You are building something awesome with Lego and need two bricks that are the same color. Because you are so captivated by your creation, you reach to grab them from a pile that has three different colors of the size brick you need without looking at them.
How many bricks do you need to grab to ensure that you have two of the same color?
What if you need three of the same color?
Advanced:
Can you figure out a general formula that tells you how many you need to grab given the number of same color bricks you need?
What if we changed the number of colors in the pile? Let's say that there are four colors in the pile and you need two of the same color, how many would you need to grab to get two of the same color in that case?
Mega Advanced:
What is the probability in the first situation that you could grab two of the bricks from the pile without looking and get the the same color?
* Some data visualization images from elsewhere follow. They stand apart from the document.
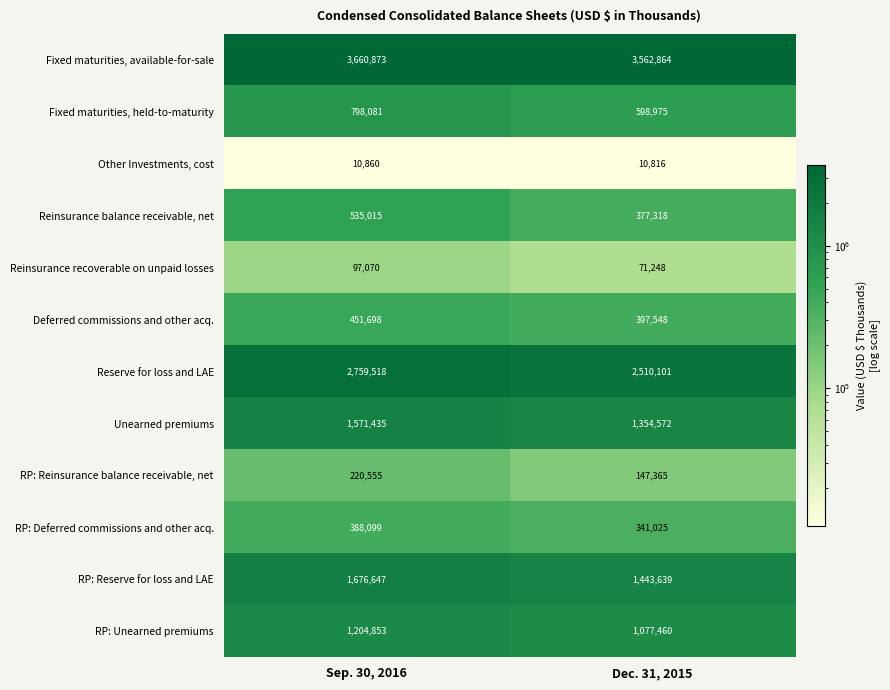

Reading left to right, what are all the values shown in this chart?

Fixed maturities, available-for-sale: Sep. 30, 2016=3660873	Dec. 31, 2015=3562864
Fixed maturities, held-to-maturity: Sep. 30, 2016=798081	Dec. 31, 2015=598975
Other Investments, cost: Sep. 30, 2016=10860	Dec. 31, 2015=10816
Reinsurance balance receivable, net: Sep. 30, 2016=535015	Dec. 31, 2015=377318
Reinsurance recoverable on unpaid losses: Sep. 30, 2016=97070	Dec. 31, 2015=71248
Deferred commissions and other acq.: Sep. 30, 2016=451698	Dec. 31, 2015=397548
Reserve for loss and LAE: Sep. 30, 2016=2759518	Dec. 31, 2015=2510101
Unearned premiums: Sep. 30, 2016=1571435	Dec. 31, 2015=1354572
RP: Reinsurance balance receivable, net: Sep. 30, 2016=220555	Dec. 31, 2015=147365
RP: Deferred commissions and other acq.: Sep. 30, 2016=388099	Dec. 31, 2015=341025
RP: Reserve for loss and LAE: Sep. 30, 2016=1676647	Dec. 31, 2015=1443639
RP: Unearned premiums: Sep. 30, 2016=1204853	Dec. 31, 2015=1077460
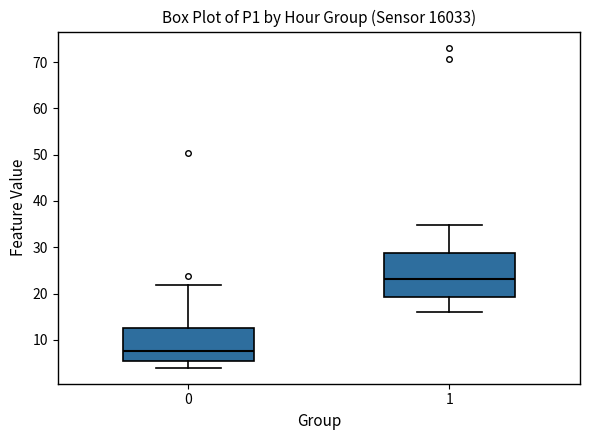

Which box is the tallest, from its lower edge to its upper edge?

1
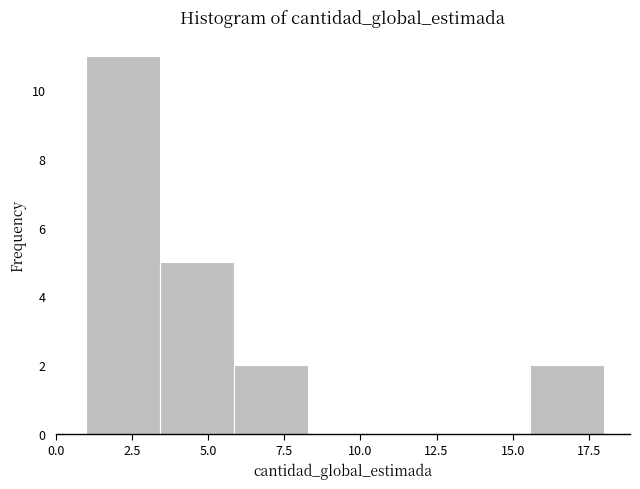

Over which range of the x-axis is the bar tallest?

1.0 to 3.5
Good luck and I'll post the rest of the answers soon!
The first two answers are below
Answer: You might be tempted to think that you could just try your like and just take two, but we want to be absolutely certain. Let's think about the worst case that could possibly happen - you grab three and they are all the same color. If you take one more you will be certain to have two matching bricks, so you need to grab four.
If you need three of the same color, you can think the same way. It's possible to grab six bricks and have two of each color if you are unlucky, but if you grab one more, that is seven, you will be sure to have three of the same color.
This is an application of something mathematicians call The Pigeon Hole Principle. It says that if you have N pigeon holes and N+1 pigeons, you can be certain that there is at least one hole that has more than one pigeon in it. Sounds kind of silly and obvious but it turns out it to be incredibly useful in math.